Tuesday, November 16, 1999

About the SEC, the human factor, and laughing

A couple of days ago, our SEC reported that their pension fund had also been the victim of a fraudulent stock-managing firm, and that they had lost a lot of money.

I also read recently about the Mars Climate Orbiter spaceship that, after having required an investment of 125 million dollars, had to be declared as a total loss due to a technical confusion derived from simultaneously applying metric and English measures.

If what happened to NASA or what happened to our SEC is of any mutual comfort to them, I don’t care, but what I do hope is that they have learned a bit more about humility.

I bring this opinion to the table since I recently heard that our SEC was now establishing higher capital requirements for stockbroker firms, arguing that “. . . the weak have to merge to remain. We have to get rid of the rotten apples so that we can renew the trust in the system.” As I read it, it establishes a very dangerous relationship between weak and rotten. In fact, the financially weakest stockbroker in the system could be providing the most honest services while the big ones, just because of their size, can also bring down the whole world. It has always surprised me how the financial regulatory authorities, while preaching the value of diversification, act in favor of concentration.

The SEC should not substitute the need for capital in place of the need for ethics, nor should it allow that fraudulent behavior hides amid the anonymity of huge firms. In this respect, let us not forget that the risk of social sanctions should be one of the most fundamental tools in controlling financial activities.

If there is a relation between weakness and a rotten apple, it could really be in the SEC itself, since, though they frequently complain about the lack of resources, that doesn’t stop them from transmitting institutional messages about how well they are fulfilling their responsibilities. Perhaps the best thing that the SEC could do is to stop all their actions that are creating a false sense of security in the investor, acknowledging the absence of any supervisory capacity, and instead stamp each share prospectus with a big “BUYERS BEWARE.”

We read an article in Newsweek (“Giving Big Blue a Shiner, November 1999), about the surprising 20% drop in value that IBM shares had suffered in just one day. It also states that this drop was not in any way the result of any especially surprising event. The purported lesson of the article was “To teach not to take too seriously the investigative capacity of Wall Street and to remember to laugh next time you hear that the stock-market is a rational place where the big investors know what they are doing.” I would also like to suggest remembering to laugh next time a regulator presumptuously assures you he is doing his job.
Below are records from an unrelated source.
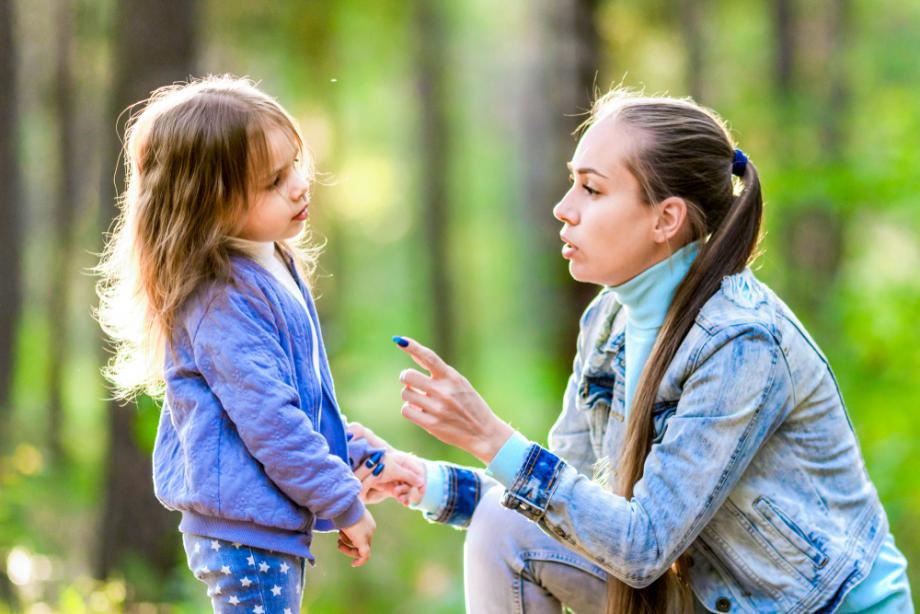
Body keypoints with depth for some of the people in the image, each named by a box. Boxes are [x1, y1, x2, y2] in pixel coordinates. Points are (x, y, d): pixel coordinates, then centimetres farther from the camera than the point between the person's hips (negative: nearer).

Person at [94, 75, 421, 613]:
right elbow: (268, 418, -23)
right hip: (245, 527, -10)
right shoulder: (221, 297, -21)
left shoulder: (272, 266, 10)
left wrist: (360, 460, 17)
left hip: (276, 525, 10)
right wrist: (344, 505, -17)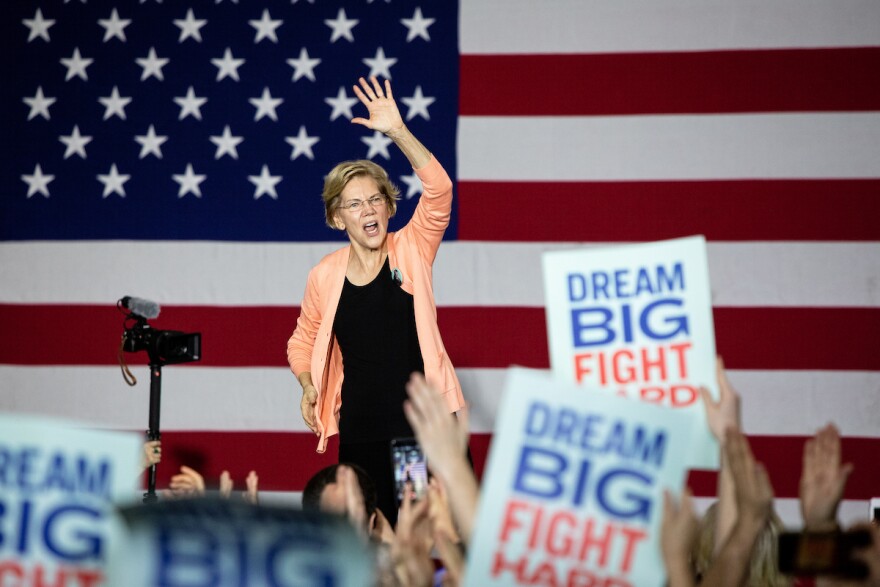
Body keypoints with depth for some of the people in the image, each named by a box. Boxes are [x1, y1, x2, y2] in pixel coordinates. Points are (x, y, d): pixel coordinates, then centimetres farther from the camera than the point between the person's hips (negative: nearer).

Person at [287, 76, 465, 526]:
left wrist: (397, 132, -25)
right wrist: (308, 385, 0)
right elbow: (304, 341, 18)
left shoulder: (412, 250, 0)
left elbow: (438, 190, -16)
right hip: (361, 431, 2)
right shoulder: (324, 276, 4)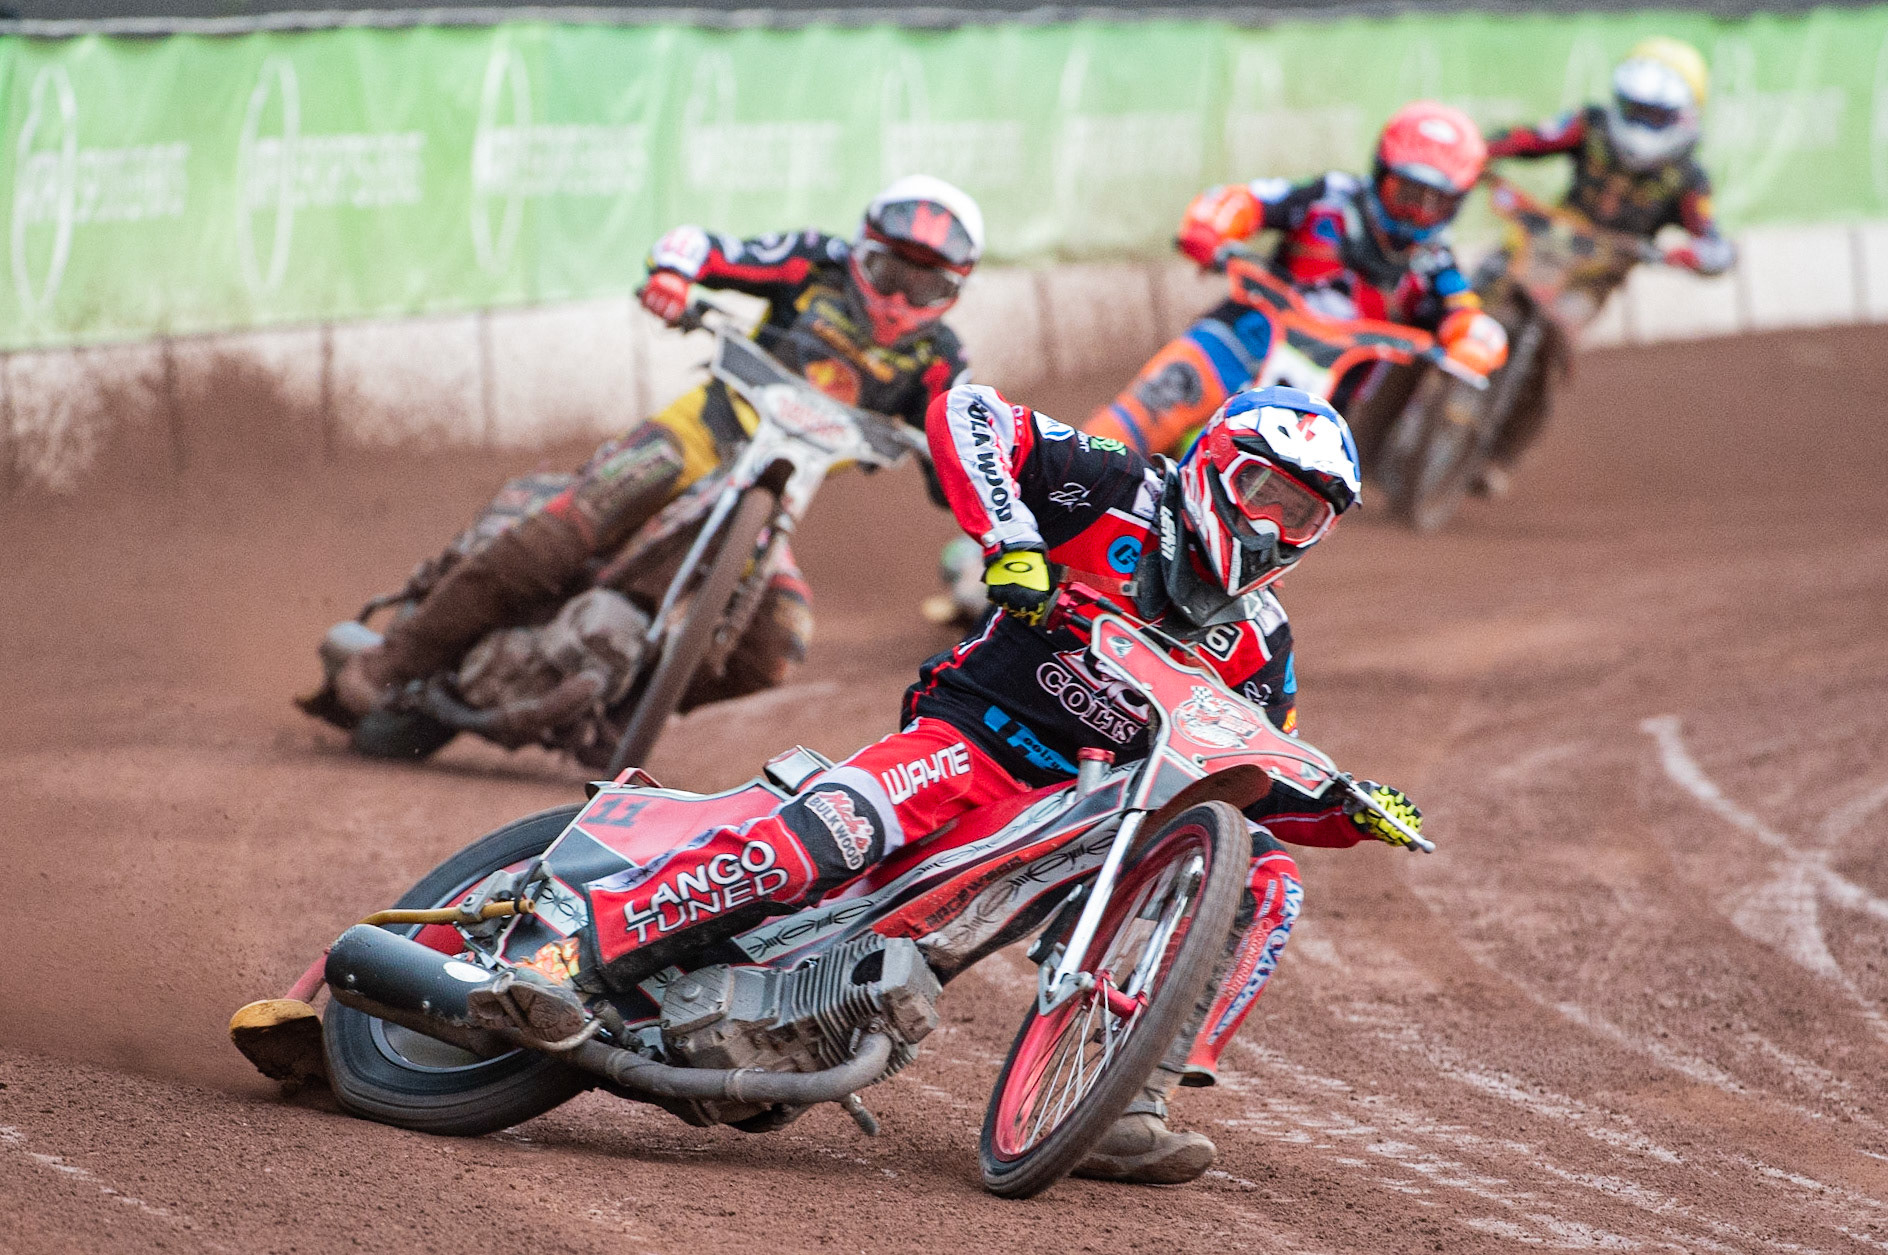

And last I want to comment on another risk of regulations. Reading about accidents in nuclear reactors in Japan and about the risks of proliferation of nuclear weapons there is no doubt that the fears of a nuclear Big Bang are being renewed.

That said, the possible Big Bang that scares me the most is the one that could happen the day those genius bank regulators in Basel, playing Gods, manage to introduce a systemic error in the financial system, which will cause the collapse of the OWB (the only bank in the world) or of the last financial dinosaur that survives at that moment.


Currently market forces favors the larger the entity is, be it banks, law firms, auditing firms, brokers, etc. Perhaps one of the things that the authorities could do, in order to diversify risks, is to create a tax on size.